Vorliegender Text:

Molotowcocktail gegen die Polizei. An der Polytechnischen Universität Hongkong ist es erneut zu Zusammenstößen zwischen Demonstranten und den Sicherheitskräften gekommen
Molotowcocktail gegen die Polizei. An der Polytechnischen Universität Hongkong ist es erneut zu Zusammenstößen zwischen Demonstranten und den Sicherheitskräften gekommen
© Kyodo / DPA
Im Netz pesten Nationalisten gegen Demonstranten und 30 Kilometer entfernt von Hongkong marschieren bereits Soldaten auf. Angesichts der Proteste zeigt sich, dass die Regierung in Peking nicht mehr viel auf die Losung "Ein Land - zwei Systeme" gibt.
Von Philipp Mattheis, Hongkong

Im Konflikt um Hongkong ist kein Ende in Sicht. Die jüngste Entscheidung Pekings, die Aufhebung des Vermummungsverbots nicht anzuerkennen, dürfte noch mehr Öl ins Feuer gießen. Eingebracht hatte den Vorschlag zunächst Regierungschefin Carrie Lam, um mehr rechtliche Handhabe gegen die Demonstranten zu bekommen. Nun aber hat ein Gericht in Hongkong entschieden, das Vermummungsverbot sei verfassungswidrig - das wäre rund 300 Demonstranten zu Gute gekommen, die wegen eines Verstoßes dagegen angeklagt sind.

Angezeigte Daten:
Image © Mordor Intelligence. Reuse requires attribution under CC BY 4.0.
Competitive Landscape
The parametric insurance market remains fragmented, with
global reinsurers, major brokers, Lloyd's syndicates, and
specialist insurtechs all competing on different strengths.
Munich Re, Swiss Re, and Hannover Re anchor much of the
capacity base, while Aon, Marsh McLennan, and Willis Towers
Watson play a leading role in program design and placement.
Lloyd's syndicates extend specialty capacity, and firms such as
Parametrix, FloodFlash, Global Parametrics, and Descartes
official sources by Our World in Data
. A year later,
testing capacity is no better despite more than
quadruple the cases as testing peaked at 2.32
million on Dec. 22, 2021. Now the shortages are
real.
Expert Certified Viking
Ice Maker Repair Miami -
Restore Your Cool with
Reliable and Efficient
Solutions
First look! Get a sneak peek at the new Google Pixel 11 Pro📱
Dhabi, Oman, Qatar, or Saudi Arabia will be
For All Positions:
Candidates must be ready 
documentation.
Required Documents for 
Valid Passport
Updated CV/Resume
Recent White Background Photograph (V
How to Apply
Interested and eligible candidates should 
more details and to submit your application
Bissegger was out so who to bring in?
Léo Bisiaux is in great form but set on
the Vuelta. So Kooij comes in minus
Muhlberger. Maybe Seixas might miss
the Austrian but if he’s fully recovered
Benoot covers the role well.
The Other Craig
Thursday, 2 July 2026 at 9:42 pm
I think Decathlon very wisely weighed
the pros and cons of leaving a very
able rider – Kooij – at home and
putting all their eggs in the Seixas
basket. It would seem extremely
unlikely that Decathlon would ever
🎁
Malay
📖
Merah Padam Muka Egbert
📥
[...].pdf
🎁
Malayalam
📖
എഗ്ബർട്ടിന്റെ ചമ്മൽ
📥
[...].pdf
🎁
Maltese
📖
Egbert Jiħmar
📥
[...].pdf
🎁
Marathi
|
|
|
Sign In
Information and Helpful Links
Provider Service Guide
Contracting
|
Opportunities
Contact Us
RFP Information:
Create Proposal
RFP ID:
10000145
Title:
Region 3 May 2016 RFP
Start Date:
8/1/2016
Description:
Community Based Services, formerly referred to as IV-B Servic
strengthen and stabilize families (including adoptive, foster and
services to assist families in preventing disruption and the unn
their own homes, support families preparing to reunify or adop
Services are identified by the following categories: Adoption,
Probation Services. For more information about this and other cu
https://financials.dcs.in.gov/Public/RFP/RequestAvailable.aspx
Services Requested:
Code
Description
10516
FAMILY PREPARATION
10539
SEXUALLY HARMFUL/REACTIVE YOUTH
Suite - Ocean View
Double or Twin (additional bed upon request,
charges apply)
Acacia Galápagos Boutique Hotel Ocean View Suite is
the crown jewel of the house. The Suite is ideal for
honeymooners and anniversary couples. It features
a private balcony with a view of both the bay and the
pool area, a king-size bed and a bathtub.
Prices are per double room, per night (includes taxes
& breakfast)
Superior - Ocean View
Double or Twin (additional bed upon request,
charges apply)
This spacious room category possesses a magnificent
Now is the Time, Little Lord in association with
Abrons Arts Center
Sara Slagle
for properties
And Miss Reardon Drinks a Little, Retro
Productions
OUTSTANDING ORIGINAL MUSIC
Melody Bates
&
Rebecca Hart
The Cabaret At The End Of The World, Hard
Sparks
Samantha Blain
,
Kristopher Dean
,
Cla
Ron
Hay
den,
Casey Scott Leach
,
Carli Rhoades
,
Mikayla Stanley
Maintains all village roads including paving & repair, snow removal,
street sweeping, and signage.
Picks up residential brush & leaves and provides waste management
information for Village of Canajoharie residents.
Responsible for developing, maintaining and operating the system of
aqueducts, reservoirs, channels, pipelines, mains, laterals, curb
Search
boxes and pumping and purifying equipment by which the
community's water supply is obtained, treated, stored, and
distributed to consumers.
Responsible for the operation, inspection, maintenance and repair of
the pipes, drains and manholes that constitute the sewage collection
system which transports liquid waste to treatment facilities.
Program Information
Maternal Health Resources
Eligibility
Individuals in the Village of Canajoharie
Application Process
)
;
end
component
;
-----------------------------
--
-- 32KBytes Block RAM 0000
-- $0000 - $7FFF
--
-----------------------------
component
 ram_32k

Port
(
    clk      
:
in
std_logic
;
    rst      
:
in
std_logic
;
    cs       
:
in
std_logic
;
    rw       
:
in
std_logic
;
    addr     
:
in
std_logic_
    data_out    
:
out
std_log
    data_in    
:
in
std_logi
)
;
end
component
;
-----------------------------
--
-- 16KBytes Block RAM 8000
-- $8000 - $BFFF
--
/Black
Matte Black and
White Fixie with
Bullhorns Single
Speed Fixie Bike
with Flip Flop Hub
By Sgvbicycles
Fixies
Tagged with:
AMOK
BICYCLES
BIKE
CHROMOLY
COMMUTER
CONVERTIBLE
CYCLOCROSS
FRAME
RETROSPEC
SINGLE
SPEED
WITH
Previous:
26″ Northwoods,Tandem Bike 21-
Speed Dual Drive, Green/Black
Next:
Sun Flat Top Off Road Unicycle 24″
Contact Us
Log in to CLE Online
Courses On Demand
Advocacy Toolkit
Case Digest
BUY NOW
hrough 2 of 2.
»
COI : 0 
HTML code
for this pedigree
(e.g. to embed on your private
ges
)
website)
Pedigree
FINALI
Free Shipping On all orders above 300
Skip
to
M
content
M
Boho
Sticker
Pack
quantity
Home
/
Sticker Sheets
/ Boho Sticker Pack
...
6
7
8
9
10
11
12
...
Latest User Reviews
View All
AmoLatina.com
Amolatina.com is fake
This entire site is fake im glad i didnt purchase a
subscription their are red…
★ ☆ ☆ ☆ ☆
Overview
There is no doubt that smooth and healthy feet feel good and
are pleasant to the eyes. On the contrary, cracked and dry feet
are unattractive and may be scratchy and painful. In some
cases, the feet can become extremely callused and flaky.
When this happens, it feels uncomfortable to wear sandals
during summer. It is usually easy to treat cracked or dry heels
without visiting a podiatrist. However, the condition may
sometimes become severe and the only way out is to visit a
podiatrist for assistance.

Ziel der Übung: Wie vielen Demonstranten wäre das Urteil des Hongkonger Gerichts zum Vermummungsverbot laut dem Text über die Proteste in Hongkong zugutegekommen? Die Zeilen spielen hierfür keine Rolle.

Antwort: Rund 300 Demonstranten, die wegen eines Verstoßes gegen das Vermummungsverbot angeklagt sind.